El espíritu subjetivo, que late detrás de cada acción humana, no entra en el paradigma materialista; y mucho menos la espiritualidad del altruismo, la filantropía o la caridad. A ésta última sólo la entienden como diaconía, nunca como expresión amorosa; por eso, la atacan, por si la diaconía fuera a competir con el providencialismo estatal.
En el espectro materialista tampoco encaja el espíritu objetivo y los valores de civilización que entraña, como la compasión y la solidaridad. Quizá sea por el carácter hegeliano del espíritu objetivo. Hegel ya resulta un antecesor de Marx.
El cuantofrénico ni siquiera concibe qué pueda ser eso de las sinergias en un sistema estocástico como la sociedad. Piensa linealmente y atendiendo a la lógica de la materia, siguiendo el protocolo metodológico de su ideología, nunca exenta de paranoia, por cierto.
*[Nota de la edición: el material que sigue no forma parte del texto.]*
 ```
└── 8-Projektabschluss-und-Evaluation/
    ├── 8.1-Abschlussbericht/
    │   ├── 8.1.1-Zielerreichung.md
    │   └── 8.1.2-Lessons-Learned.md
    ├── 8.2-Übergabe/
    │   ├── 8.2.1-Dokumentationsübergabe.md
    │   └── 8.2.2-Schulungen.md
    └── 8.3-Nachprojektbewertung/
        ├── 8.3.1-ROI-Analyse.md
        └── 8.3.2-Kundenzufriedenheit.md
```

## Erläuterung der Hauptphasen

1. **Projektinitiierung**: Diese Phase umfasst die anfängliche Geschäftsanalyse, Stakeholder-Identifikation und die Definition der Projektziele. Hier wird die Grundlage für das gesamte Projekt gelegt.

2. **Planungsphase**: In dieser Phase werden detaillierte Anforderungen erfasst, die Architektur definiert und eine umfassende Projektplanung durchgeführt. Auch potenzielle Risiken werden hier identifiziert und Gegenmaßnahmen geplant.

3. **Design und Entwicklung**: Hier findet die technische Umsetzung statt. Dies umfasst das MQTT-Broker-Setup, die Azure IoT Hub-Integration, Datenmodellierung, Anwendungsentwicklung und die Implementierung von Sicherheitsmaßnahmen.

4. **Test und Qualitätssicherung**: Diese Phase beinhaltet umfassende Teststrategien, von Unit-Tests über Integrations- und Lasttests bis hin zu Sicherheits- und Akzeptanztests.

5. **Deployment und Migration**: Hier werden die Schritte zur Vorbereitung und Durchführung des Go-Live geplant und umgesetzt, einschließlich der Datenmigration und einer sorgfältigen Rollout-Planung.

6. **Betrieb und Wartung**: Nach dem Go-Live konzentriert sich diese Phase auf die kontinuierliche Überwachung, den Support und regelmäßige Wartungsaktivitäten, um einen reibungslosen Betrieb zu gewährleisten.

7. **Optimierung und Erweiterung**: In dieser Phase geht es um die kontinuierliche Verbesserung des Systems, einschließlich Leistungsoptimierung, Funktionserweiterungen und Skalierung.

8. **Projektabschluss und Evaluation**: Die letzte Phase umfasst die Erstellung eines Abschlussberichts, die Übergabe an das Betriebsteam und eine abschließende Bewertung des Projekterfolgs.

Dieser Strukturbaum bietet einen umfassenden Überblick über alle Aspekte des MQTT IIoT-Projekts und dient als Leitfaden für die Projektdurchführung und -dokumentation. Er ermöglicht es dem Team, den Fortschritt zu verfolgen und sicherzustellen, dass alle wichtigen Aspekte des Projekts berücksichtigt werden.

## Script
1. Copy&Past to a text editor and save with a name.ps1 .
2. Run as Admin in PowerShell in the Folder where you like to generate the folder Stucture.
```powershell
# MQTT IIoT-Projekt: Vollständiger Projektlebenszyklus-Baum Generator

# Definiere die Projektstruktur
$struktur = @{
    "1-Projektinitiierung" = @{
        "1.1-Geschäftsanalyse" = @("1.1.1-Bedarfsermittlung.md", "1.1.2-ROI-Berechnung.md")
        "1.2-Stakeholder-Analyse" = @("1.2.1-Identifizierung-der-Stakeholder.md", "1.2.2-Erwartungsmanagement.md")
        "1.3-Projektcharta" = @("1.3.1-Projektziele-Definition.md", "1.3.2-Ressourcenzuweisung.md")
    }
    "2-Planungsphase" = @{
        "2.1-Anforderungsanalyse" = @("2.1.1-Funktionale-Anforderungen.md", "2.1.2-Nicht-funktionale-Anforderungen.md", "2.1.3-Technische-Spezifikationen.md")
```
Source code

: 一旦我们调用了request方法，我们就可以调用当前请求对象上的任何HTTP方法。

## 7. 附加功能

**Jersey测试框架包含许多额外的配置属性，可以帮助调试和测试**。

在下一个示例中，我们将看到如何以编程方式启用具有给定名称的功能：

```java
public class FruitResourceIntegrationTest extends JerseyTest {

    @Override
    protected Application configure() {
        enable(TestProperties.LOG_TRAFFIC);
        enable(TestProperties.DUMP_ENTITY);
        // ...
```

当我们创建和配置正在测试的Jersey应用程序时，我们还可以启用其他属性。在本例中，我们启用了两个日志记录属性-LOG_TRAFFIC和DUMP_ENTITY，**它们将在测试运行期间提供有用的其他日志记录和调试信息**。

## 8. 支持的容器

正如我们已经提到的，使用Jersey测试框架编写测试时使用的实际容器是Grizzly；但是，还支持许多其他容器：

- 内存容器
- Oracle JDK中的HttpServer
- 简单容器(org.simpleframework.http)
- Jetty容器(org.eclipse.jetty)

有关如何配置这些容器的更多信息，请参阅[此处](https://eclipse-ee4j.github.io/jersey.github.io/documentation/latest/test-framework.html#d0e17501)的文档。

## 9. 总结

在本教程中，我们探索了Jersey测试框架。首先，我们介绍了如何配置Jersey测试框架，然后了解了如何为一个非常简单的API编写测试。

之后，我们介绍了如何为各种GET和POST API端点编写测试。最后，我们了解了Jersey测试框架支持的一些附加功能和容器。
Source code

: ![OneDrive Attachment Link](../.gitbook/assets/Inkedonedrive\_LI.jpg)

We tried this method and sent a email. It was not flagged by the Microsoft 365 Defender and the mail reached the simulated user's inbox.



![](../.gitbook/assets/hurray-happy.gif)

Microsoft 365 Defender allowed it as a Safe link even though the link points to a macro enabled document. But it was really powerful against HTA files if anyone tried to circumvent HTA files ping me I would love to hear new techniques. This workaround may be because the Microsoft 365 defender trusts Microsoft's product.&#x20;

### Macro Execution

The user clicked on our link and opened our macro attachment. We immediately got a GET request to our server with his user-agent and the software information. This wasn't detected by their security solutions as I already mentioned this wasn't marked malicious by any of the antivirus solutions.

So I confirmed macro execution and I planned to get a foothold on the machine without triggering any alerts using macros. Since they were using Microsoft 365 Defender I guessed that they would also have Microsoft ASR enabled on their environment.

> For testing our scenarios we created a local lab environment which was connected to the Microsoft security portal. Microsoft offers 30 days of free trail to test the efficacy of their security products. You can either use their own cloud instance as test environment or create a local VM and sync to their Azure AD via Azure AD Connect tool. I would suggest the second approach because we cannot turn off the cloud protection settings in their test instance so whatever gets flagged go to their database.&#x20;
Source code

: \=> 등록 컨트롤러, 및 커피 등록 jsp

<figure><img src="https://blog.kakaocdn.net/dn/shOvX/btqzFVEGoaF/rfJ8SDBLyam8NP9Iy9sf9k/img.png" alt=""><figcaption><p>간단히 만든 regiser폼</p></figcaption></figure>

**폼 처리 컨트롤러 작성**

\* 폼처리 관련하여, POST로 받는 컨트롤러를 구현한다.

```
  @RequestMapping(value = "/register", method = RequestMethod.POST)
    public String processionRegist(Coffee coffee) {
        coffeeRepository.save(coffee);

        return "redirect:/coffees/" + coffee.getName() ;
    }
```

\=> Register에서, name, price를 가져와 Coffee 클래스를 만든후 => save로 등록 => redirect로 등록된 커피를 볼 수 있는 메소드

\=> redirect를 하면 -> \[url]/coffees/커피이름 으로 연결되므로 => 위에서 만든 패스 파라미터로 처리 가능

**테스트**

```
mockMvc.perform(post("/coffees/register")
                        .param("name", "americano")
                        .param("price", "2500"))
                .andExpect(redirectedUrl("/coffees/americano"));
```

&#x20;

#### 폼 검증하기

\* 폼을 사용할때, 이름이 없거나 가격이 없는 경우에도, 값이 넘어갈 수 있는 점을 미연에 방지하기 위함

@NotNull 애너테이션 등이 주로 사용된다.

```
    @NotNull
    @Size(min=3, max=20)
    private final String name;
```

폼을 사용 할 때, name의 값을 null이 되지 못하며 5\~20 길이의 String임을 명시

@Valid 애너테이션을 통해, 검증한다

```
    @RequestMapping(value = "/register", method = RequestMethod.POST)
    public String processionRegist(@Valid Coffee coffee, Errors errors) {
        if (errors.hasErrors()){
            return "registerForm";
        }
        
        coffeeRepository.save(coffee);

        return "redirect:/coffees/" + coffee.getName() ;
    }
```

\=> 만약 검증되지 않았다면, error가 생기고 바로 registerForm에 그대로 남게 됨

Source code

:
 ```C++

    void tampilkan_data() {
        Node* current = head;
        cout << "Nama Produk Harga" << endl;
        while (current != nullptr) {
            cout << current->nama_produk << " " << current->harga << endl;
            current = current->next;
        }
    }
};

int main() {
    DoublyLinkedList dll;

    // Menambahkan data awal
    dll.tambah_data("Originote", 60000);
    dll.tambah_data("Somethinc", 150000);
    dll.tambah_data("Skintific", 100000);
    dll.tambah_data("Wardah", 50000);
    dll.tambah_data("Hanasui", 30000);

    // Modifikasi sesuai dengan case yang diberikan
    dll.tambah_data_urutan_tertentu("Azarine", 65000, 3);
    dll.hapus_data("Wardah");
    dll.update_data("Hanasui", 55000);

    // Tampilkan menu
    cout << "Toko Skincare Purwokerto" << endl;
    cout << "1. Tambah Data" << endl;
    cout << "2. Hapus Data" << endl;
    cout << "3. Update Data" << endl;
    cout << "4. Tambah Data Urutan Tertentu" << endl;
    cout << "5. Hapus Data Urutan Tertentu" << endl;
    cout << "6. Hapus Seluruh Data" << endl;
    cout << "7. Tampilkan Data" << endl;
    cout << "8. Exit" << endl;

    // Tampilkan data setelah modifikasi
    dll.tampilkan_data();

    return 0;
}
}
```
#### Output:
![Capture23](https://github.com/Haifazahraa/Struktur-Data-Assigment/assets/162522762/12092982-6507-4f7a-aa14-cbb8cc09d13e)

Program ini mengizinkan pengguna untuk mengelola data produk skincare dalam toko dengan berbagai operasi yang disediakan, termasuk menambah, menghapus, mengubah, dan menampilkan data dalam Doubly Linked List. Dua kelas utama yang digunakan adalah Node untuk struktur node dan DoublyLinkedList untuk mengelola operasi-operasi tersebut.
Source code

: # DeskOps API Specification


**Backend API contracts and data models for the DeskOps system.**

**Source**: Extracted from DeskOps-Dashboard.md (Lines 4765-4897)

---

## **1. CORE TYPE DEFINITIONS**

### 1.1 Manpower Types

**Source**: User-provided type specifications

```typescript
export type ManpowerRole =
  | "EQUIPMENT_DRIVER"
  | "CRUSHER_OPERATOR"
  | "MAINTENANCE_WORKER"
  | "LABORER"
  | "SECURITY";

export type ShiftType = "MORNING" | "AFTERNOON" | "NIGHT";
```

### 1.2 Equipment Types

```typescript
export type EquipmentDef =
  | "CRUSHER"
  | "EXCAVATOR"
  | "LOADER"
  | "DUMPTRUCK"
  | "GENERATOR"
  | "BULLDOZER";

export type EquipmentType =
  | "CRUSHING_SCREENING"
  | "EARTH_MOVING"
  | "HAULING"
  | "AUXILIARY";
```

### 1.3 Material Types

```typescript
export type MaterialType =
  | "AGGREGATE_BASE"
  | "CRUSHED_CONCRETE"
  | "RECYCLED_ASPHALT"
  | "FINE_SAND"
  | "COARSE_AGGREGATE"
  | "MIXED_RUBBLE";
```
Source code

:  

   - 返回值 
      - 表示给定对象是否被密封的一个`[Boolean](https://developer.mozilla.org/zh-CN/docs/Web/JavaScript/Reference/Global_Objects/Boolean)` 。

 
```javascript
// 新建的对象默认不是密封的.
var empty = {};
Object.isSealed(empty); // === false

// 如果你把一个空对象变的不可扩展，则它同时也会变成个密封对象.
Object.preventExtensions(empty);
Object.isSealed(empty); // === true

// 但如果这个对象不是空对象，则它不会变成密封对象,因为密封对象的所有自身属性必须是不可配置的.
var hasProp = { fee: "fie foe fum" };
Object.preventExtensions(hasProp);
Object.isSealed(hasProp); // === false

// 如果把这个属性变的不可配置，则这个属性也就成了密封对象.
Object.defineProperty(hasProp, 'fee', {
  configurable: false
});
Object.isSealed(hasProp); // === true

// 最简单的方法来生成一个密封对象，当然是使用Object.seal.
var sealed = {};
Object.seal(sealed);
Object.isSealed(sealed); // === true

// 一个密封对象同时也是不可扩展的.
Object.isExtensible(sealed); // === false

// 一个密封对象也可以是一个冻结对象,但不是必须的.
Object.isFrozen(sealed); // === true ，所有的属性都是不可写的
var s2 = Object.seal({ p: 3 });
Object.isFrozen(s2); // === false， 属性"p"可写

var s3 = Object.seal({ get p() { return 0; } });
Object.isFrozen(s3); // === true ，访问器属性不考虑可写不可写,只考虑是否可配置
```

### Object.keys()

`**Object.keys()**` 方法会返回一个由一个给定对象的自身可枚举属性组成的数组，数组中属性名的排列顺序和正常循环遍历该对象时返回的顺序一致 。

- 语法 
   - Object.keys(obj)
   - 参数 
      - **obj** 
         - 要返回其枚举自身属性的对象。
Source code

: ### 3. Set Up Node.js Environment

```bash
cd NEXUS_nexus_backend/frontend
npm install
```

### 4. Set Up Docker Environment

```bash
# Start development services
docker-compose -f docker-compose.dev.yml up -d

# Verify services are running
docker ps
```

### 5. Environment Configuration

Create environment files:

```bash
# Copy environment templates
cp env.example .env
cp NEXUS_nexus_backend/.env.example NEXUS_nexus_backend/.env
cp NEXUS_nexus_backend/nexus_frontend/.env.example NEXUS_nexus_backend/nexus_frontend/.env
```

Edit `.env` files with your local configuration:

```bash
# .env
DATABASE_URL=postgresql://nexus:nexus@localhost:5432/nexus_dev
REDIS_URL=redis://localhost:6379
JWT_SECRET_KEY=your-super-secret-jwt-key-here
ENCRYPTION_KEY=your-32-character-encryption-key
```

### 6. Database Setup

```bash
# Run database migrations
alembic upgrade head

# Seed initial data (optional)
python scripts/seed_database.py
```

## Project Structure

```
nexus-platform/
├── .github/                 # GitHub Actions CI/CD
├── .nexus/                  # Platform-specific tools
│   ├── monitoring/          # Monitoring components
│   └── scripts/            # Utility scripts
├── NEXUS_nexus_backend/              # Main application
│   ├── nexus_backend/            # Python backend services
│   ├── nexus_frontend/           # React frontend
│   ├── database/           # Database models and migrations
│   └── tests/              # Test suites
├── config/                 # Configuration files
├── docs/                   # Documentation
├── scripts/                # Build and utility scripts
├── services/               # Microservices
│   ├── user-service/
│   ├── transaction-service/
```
Todo eso le impide ser agradecido y aun comprender las gestas, sea épica, sea magistral.
Tales personas son miserables por limitación psíquica y, por tanto, acreedores a conmiseración. La miseria es siempre una desventura. La material puede paliarse con gestas como las de Ignacio y Amancio; pero la espiritual sólo puede enjugarse con la comprensión empática y la piedad de los demás, que han de ser generosos con los miserables. Paradojas del vivir juntos.